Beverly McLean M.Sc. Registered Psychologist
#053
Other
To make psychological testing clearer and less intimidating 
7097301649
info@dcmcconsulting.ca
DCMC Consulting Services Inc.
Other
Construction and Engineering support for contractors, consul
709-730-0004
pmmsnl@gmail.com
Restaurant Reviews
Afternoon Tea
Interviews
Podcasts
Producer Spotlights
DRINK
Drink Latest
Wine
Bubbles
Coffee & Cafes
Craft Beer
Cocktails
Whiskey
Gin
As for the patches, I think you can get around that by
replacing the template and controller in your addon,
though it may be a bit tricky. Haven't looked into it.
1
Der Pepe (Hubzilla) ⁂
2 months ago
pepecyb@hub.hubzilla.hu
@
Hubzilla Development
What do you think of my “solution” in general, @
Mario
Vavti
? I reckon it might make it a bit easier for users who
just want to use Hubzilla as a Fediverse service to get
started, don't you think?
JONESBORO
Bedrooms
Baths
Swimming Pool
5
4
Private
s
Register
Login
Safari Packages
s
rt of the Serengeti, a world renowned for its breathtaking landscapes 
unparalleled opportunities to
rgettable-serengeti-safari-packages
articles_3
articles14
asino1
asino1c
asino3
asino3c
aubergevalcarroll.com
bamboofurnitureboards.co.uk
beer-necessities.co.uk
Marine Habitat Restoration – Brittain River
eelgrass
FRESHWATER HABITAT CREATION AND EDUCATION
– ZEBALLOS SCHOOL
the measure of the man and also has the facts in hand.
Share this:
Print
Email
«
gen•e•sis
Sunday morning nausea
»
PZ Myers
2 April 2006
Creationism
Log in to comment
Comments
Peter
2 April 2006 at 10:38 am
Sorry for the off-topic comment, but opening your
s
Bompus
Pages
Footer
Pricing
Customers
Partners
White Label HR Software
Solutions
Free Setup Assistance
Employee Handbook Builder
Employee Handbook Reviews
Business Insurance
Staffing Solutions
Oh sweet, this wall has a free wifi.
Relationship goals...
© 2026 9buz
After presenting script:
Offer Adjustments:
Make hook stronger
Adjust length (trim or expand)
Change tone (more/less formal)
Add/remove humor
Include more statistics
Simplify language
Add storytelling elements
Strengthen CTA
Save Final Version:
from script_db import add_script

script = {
════
# Activity:
Pick out and copy every line in the listing that contains the word "this". Matching is case-sensitive.

# Completed exercise:
Share this:
Oh sweet, this wall has a free wifi.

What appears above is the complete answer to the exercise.